1. [SOLVED] Triangle &amp; vectors

In triangle ABC there is point D on line segment AB, so that $\displaystyle |AD|:|DB|=2:1$, and there is point E on BC, so that $\displaystyle |BE|:|EC|=1:4$. Point F is the point where line segments AE and DC intersect. Express the relationship (ratio) between $\displaystyle |AF|:|FE|$ ($\displaystyle \vec{AB}=\vec{a}$, $\displaystyle \vec{BC}=\vec{b}$).

Exoneration: I'm reposting my thread, as it seems less precarious than bumping the old one. I also can't come up with any new idea.

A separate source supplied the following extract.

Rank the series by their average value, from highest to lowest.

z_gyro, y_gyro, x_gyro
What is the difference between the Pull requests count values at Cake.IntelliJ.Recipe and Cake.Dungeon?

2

2. Originally Posted by courteous
In triangle ABC there is point D on line segment AB, so that $\displaystyle |AD|:|DB|=2:1$, and there is point E on BC, so that $\displaystyle |BE|:|EC|=1:4$. Point F is the point where line segments AE and DC intersect. Express the relationship (ratio) between $\displaystyle |AF|:|FE|$ ($\displaystyle \vec{AB}=\vec{a}$, $\displaystyle \vec{BC}=\vec{b}$).

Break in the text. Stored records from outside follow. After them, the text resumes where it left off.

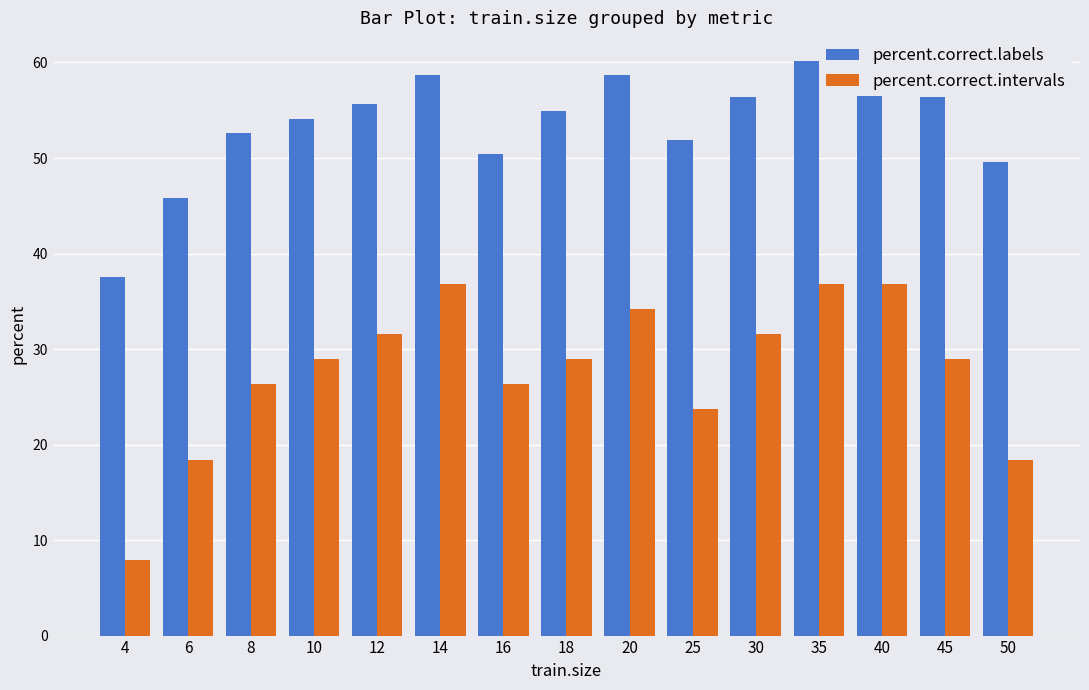

What is the greatest value displayed?

60.2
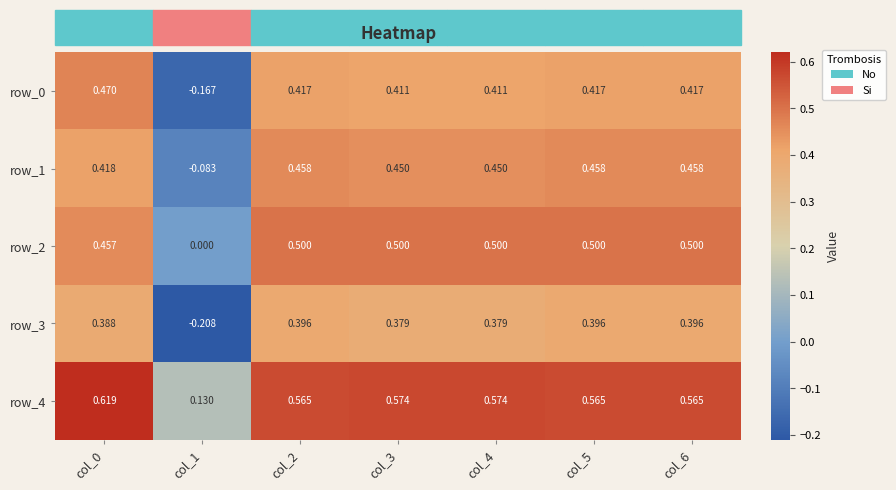

True or false: row_0 has a value of 0.5 at col_0.

True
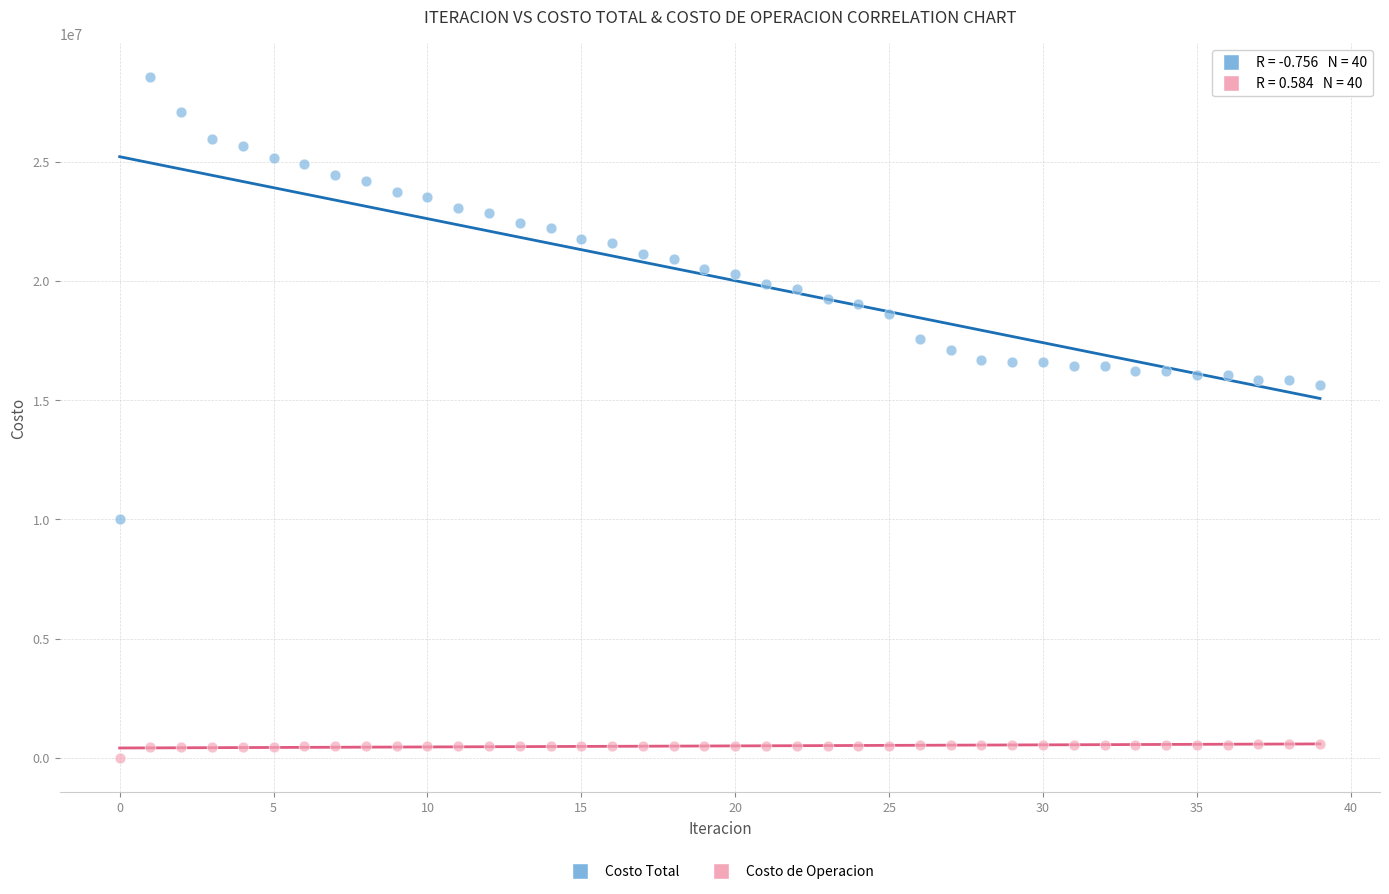

Across all data points, what is the range of Y values (max minus min)?

28527016.4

Exoneration: I'm reposting my thread, as it seems less precarious than bumping the old one. I also can't come up with any new idea.
According to your sketch you get:

$\displaystyle \overrightarrow{AE}=\vec a + \frac15 \cdot \vec b$ and

$\displaystyle \overrightarrow{CD}=-\vec b - \frac13 \cdot \vec a$

Now let $\displaystyle \overrightarrow{AF}= k\cdot \overrightarrow{AE} = k \cdot \left( \vec a + \frac15 \cdot \vec b \right)$ and

$\displaystyle \overrightarrow{CF}= r\cdot \overrightarrow{CD} = r \cdot \left( -\vec b - \frac13 \cdot \vec a \right)$ ............. then the vector $\displaystyle \overrightarrow{AF}$ could be expressed by:

$\displaystyle \overrightarrow{AF}=\vec a + \vec b + r\cdot \overrightarrow{CD} =\vec a + \vec b + r \cdot \left( -\vec b - \frac13 \cdot \vec a \right)$

You'll get the equation:

$\displaystyle k \cdot \left( \vec a + \frac15 \cdot \vec b \right) = \vec a + \vec b + r \cdot \left( -\vec b - \frac13 \cdot \vec a \right)$ ............. Expand the brackets and collect like terms:

$\displaystyle k\cdot \vec a + \frac15 k \vec b = \left(1-\frac13r\right)\vec a + (1-r) \vec b$ ............. From this equation you can extract a system of simultaneous equations:
$\displaystyle \left| \begin{array}{lcr}k&=&1-\dfrac13 r \\\dfrac15 k&=&1-r\end{array}\right.$ ............. I've got $\displaystyle k=\frac57~\wedge~r=\frac67$

Therefore

$\displaystyle \overrightarrow{AF} = \frac57 \overrightarrow{AE}$ and

$\displaystyle \overrightarrow{FE} = \frac27 \overrightarrow{AE}$

The ratio $\displaystyle \frac{\overrightarrow{AF}}{\overrightarrow{FE}}= \frac{\frac57 \overrightarrow{AE}}{\frac27 \overrightarrow{AE}} = \boxed{\bold{\frac52}}$